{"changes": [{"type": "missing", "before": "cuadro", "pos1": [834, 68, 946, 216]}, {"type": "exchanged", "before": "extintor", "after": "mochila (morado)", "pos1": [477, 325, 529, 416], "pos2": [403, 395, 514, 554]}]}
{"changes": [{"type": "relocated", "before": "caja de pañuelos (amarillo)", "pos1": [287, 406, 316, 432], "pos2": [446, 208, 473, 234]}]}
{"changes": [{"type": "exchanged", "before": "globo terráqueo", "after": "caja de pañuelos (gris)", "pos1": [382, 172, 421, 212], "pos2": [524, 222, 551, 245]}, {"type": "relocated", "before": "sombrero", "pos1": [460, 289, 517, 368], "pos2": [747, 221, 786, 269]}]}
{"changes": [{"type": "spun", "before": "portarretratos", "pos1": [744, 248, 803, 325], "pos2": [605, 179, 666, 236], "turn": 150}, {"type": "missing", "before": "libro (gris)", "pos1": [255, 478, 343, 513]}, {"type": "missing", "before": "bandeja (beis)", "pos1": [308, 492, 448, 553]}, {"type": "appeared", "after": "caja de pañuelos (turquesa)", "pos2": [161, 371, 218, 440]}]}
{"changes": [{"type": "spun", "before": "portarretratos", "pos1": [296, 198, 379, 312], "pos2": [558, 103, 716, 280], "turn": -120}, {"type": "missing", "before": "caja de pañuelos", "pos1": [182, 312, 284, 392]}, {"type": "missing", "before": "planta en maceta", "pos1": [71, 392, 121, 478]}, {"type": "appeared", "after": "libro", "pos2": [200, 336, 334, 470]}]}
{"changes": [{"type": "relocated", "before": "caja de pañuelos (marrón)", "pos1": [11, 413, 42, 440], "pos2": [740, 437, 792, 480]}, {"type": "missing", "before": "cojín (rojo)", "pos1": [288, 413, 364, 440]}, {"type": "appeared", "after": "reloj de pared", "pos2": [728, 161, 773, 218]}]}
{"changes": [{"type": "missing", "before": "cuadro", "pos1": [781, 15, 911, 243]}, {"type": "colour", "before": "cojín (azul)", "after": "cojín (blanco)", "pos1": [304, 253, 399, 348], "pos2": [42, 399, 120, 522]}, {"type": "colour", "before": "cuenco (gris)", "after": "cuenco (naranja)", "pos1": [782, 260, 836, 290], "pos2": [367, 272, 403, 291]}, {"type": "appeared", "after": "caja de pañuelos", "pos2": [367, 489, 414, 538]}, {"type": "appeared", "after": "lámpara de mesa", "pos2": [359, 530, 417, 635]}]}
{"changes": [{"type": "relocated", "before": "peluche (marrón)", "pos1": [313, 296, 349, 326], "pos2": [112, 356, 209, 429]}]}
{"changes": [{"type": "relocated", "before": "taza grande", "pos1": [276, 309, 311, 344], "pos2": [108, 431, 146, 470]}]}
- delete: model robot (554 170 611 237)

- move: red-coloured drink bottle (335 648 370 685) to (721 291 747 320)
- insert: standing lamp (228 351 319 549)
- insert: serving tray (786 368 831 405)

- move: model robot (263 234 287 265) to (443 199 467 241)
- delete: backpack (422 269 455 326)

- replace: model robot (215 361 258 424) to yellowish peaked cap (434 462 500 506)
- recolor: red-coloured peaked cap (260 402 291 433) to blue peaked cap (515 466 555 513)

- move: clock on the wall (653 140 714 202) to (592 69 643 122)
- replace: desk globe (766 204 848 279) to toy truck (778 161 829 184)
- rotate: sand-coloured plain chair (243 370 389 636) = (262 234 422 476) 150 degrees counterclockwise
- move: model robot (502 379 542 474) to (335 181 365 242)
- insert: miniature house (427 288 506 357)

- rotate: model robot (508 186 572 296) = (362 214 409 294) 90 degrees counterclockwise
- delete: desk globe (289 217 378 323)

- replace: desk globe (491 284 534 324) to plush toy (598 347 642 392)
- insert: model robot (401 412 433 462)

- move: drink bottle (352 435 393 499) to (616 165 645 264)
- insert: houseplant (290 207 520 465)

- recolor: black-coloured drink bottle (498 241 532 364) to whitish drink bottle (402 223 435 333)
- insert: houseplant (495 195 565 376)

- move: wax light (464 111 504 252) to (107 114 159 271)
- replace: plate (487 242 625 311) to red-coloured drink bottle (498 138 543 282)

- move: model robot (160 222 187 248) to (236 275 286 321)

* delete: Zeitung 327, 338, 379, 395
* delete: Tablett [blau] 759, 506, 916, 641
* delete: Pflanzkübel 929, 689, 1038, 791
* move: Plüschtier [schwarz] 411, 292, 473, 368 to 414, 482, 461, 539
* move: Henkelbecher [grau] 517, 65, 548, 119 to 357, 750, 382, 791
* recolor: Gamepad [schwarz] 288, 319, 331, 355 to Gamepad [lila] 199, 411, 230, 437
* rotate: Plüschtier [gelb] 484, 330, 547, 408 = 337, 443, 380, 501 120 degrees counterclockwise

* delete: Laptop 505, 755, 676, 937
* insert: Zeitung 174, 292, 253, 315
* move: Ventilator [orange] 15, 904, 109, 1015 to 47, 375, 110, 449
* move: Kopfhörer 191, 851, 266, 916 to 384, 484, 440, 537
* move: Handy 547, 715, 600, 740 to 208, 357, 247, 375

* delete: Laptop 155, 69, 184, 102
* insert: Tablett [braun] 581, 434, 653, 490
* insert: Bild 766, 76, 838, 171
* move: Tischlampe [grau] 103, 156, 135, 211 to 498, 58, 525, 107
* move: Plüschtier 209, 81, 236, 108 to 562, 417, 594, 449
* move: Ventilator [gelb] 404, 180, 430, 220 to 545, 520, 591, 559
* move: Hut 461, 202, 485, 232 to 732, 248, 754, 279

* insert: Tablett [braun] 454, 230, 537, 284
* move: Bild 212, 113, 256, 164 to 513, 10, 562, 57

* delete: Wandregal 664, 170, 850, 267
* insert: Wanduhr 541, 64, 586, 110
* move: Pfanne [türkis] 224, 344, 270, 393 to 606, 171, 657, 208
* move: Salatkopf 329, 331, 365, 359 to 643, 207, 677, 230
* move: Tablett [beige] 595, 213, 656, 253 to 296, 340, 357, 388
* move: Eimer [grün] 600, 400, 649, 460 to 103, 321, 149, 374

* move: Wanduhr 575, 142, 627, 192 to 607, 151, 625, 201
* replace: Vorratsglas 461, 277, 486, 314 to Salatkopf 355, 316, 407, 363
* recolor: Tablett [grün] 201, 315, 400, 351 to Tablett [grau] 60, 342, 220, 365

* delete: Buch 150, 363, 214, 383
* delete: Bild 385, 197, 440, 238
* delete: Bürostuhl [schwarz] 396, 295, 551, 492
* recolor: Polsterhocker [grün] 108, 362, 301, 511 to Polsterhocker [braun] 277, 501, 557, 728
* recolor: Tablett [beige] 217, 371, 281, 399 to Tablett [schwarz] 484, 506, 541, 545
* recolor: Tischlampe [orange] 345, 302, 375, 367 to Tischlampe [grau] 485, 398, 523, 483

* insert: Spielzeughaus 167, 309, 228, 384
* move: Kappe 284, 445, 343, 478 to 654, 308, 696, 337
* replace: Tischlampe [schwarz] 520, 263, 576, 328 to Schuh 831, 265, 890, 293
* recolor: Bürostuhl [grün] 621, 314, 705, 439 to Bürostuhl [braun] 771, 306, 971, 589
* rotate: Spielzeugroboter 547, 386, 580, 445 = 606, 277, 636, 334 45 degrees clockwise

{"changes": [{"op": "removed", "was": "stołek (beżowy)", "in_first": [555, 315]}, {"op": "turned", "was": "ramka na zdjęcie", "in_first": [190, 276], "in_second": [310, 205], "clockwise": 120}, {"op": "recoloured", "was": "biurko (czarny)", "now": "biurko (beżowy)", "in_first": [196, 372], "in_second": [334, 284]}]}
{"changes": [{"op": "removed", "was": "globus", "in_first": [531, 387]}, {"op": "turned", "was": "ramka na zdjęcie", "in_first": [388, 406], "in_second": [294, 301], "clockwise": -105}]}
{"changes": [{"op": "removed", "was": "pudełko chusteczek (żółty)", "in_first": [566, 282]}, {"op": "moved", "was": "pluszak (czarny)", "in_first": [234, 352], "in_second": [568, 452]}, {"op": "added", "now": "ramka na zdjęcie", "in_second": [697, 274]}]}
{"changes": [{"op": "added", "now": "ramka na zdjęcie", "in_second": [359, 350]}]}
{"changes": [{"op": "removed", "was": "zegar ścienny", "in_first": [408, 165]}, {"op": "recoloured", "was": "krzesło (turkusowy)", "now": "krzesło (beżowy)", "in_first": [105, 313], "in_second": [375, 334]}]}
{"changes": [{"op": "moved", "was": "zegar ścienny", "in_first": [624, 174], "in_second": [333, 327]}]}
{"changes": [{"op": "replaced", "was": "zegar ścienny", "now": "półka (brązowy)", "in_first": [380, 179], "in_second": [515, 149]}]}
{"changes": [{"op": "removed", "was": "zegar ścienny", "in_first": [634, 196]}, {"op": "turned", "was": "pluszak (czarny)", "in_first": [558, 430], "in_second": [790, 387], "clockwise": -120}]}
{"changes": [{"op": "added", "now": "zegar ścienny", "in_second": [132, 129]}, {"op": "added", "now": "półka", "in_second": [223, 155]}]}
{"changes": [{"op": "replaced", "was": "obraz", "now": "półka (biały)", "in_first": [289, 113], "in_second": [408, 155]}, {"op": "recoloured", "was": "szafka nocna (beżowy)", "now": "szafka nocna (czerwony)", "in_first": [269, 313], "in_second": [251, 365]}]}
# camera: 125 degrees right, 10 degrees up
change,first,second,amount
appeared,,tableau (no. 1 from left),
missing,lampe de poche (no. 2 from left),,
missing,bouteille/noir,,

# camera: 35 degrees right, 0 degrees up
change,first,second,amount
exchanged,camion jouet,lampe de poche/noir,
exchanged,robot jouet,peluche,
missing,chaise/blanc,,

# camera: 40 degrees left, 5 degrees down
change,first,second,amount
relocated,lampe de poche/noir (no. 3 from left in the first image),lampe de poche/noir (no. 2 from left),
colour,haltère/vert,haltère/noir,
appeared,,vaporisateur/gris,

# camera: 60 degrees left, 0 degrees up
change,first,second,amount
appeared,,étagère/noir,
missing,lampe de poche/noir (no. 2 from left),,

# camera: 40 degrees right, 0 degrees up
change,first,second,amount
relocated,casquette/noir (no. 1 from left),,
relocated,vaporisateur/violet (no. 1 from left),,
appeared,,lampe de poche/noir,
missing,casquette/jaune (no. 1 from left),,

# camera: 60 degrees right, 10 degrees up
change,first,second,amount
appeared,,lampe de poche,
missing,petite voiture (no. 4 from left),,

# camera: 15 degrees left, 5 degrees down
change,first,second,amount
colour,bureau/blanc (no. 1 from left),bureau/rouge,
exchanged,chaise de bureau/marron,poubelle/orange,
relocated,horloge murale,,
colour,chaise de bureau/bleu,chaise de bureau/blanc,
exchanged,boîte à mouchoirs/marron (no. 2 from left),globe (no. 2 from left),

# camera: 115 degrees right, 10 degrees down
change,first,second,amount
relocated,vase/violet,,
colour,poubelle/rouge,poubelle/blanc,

# # # #

**Exercise:**
In the listing above, transcribe exactly everything from the line containing "689, 1038, 791" down to the line containing "411, 230, 437", including both and nothing more.

**Written answer:**
* delete: Pflanzkübel 929, 689, 1038, 791
* move: Plüschtier [schwarz] 411, 292, 473, 368 to 414, 482, 461, 539
* move: Henkelbecher [grau] 517, 65, 548, 119 to 357, 750, 382, 791
* recolor: Gamepad [schwarz] 288, 319, 331, 355 to Gamepad [lila] 199, 411, 230, 437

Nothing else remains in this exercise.